Re: Ape fossil record

Patricia Lynn Sothman (
23 Aug 1995 21:53:20 GMT

: >Not much money has been allocated to this research on fossil simians,
: >has it? And whatever bones have been accidentally discovered have been
: >mostly ignored once they were labeled non-humanoid, like that box of
: >junk in which Clark recently found the ankle bone and apish foot.

On the contrary, there are a lot of long term projects which have been
funded on primate evolution, for example the Fayum in Egypt. Most of the
time, primates do not comprise the majority of fauna from a site. Also,
even for some experienced paleontologists it is difficult to identify
post-cranial remains since most hominid species have be named based upon
craniodental remains.

: You have to remember how fossils are found, as well. Almost all the african hominid fossiles were found
: by somebody walking over vast stretches of eroded sediments.

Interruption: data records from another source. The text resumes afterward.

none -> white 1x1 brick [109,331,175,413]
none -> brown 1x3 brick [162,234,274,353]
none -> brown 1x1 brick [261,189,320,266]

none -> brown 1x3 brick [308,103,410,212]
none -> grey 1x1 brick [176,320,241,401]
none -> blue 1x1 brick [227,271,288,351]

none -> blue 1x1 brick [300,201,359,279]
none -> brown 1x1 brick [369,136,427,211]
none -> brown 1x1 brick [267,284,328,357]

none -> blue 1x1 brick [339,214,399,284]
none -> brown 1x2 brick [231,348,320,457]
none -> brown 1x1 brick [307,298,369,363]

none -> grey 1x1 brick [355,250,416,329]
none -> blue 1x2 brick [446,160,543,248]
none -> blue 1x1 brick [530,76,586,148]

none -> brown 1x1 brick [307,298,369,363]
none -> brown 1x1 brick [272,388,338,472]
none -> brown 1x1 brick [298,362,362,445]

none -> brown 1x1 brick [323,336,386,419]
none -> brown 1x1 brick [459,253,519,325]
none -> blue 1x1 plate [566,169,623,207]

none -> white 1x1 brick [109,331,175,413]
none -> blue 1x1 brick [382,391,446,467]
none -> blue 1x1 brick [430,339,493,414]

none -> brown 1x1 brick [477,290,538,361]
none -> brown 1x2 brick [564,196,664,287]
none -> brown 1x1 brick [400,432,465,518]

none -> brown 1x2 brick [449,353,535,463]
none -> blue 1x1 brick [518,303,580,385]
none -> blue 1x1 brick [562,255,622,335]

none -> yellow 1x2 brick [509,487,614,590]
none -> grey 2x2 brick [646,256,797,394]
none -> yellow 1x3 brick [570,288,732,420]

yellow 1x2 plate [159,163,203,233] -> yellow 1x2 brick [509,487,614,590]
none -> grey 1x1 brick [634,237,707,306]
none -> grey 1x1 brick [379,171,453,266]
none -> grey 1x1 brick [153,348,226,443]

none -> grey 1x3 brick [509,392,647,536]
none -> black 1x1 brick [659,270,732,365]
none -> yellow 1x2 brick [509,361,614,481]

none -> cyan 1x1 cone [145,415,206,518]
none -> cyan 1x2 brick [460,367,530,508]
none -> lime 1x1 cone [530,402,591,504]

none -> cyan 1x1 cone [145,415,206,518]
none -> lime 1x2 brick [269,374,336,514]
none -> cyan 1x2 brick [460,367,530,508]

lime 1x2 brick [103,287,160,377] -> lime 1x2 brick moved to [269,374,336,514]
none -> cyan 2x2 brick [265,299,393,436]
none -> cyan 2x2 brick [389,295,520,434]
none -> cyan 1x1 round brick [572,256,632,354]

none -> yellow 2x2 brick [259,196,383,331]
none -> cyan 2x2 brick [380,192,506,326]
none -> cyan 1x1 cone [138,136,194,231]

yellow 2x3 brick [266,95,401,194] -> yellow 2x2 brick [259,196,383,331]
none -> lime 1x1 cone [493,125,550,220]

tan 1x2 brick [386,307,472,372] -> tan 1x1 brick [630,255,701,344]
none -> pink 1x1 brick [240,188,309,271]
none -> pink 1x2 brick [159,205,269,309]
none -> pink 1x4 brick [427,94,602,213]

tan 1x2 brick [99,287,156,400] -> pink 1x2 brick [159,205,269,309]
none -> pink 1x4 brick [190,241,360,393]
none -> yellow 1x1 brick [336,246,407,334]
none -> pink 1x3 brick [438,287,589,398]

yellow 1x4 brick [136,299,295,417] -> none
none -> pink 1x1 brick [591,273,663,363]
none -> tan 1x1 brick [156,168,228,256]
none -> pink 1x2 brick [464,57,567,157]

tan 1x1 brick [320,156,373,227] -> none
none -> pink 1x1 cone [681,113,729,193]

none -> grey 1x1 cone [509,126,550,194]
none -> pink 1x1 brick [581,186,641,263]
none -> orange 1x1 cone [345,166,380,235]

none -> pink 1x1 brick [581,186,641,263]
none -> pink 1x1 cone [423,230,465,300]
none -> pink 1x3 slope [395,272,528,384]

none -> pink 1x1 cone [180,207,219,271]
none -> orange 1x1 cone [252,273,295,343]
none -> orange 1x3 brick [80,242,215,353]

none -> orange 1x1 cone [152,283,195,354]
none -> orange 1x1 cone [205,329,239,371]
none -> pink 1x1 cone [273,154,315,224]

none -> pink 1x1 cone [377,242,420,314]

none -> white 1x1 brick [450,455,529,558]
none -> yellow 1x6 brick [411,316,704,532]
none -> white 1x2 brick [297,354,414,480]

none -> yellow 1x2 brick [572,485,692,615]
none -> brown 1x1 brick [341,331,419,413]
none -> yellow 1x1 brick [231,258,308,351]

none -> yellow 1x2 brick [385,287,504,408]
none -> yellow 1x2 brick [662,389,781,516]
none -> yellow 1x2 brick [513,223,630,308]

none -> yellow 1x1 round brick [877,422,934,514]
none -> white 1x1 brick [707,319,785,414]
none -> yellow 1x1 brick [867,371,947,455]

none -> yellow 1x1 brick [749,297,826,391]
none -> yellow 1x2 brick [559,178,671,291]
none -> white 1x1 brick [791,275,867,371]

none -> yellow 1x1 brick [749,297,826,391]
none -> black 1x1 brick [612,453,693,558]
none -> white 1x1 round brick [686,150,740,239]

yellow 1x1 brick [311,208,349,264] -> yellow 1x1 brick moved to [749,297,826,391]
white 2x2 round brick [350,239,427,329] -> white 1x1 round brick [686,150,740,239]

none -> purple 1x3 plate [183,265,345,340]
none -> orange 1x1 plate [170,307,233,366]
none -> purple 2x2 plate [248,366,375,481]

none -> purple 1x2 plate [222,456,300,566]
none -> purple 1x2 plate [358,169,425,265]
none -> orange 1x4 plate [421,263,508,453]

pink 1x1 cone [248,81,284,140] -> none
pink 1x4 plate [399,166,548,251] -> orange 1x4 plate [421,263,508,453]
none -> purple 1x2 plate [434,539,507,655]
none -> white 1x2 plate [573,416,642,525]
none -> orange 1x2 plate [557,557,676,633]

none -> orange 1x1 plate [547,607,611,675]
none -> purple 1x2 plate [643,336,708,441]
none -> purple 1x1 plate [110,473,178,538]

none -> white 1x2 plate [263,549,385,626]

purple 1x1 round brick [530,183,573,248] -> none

: To find an ape fossil, you not only have to be in a place where they once lived and were fossilized,
: but you also have to have erosion to bring the fossils to the surface just at the time your survey is
: being done. Forests are generally depositional environments, not erosion zones. If there are no fossils
: visible, the odds of finding them are vanishingly small.

: Also, they have to be there when you are. If Lucy had eroded out a year or two earlier, she might have been destroyed by
: various mechanisms (such as trampling by goats) before a keen-eyed paleoanthropologist spotted her!

You also forgot that if scientists use extant models for chimps and
gorillas, these are mainly forest dwelling. Forest floors and sediments
are usually acidic and are not conducive to fossilization.